So it is that favorite time of year, Christmastime.
|Our first Christmas tree 2008|
Last week I was feeling rather sorry for myself and was missing my big box of Christmas decorations all packed up and sitting in a shed half way across the world. And I was thinking about Christmas without a tree and without decorations and without family and possibly without snow. On top of that, it will be Caleb's first Christmas and that made it all the worse in my mind. I was throwing a good old little sorry-for-me party in my head and heart. I should have known I was in for a lesson.
Steve and I also started an advent Bible study together last Sunday (first Sunday of Advent). It has a portion of scripture to read each day in anticipation of Christmas and to focus our minds daily on the real meaning of Christmas, why Jesus was born and why it is such a big deal. The first week we read a lot about sin. An ugly and unlikely topic to pair with commercial Christmas, I know. We read in Genesis about the fall and we read about how we are condemned as sinners. We read about Jesus being prophesied in the Old Testament. And we talked a lot about how the need for Jesus (and subsequently the need for Christmas) really isn't very pretty at all. We needed Christmas. We needed Jesus to come and be born in a manger and live the perfect life to die in our place and rescue us from our guilt, our shame, our sin, our evil hearts and deeds and thoughts. Our pity parties. Our selfish feel-sorry-for me days.

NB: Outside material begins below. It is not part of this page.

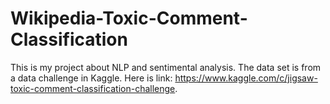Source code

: # Wikipedia-Toxic-Comment-Classification

This is my project about NLP and sentimental analysis. The data set is from a data challenge in Kaggle. Here is link: https://www.kaggle.com/c/jigsaw-toxic-comment-classification-challenge.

And that lead me to realize my sin and my skewed view of the meaning of Christmas. It made me see how my eyes had shifted from the real meaning to the commercial meaning. I'd gotten wrapped up and consumed and distracted. My gaze had gone from Jesus to me. And trees. And lights. And ornaments. And decorations. This. This was the very reason Jesus came. The very reason He came to die.
And so the Lord gently shifted my gaze back into focus and my heart settled down, excited for this season of Advent and reflecting on the meaning behind Christmas.
But it doesn't stop there. We recieved a phone call from a couple in the church who are going on vacation in December, asking if we would like to borrow some Christmas decorations because they weren't going to fully decorate since they were going to be gone. They brought over a big box of Christmas decorations. Oh and it doesn't stop there either. The other day we received a message asking if we had a Christmas tree and offering to lend us one of those too.
I stand humbled. I stand corrected. And I stand blessed in undeserved ways. As has been the case often in the past few months, all I can think of is "grace." Undeserved grace. Thank you, Jesus.